A strategy for modeling various interfacial boundary conditions associated with a
higher-order gradient crystal plasticity theory is proposed. The gradient theory
employed is based on the concept of the backstress that is produced in response to
the spatial variation of the geometrically necessary dislocation densities. To set
arbitrary interfacial boundary conditions for the crystallographic slip at the
continuum level, a model with a single scalar quantity that aims to control the
slipping rate at an interface is introduced. This scalar quantity is intended to
represent the resultant effects of microscopic mechanisms such as absorption,
emission, and transmission of the dislocations at an interface or a grain boundary
(GB).
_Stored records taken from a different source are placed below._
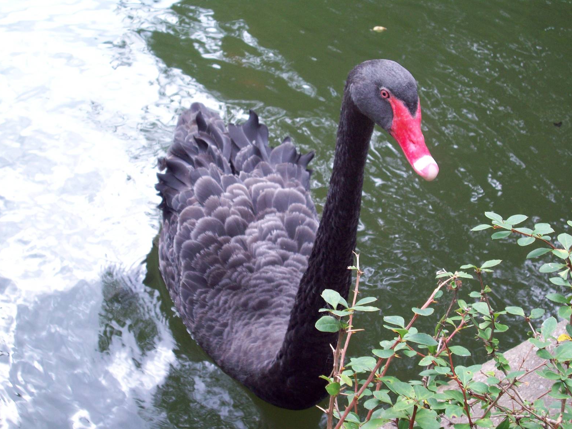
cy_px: 216
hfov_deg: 34.9
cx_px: 287
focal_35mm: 55
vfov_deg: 26.6
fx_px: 909
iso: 80
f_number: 3.4
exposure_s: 1/89.4
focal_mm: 9
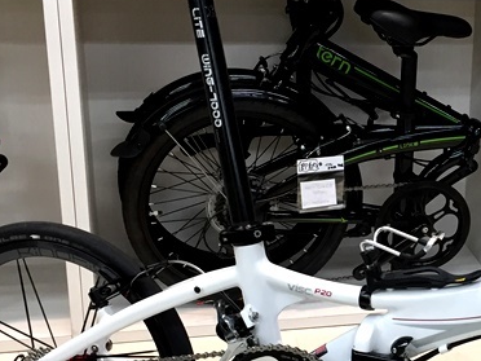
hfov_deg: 23.9
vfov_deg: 18.8
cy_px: 238
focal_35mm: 78
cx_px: 489
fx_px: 1084
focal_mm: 4.15
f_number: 2.2
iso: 50
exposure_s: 1/33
As a realistic application of this basic idea, an orientation-dependent GB
model is proposed, which incorporates effects of the degree of misorientation between
the adjacent grains as well as the orientation of the GB plane relative to the
grains. To illustrate capabilities of the proposed model, the bicrystalline
micropillar compression problem is considered. Finite element simulations are
performed for the bicrystalline micropillars including either a large-angle
grain boundary (LAGB) or a coherent twin boundary (CTB) parallel to the
compression axis. The numerical results are qualitatively compared with
experimental observations reported in the literature. It is shown that the
proposed GB model has a capability to represent the overall material responses
associated with both LAGB and CTB using the same material parameter
values.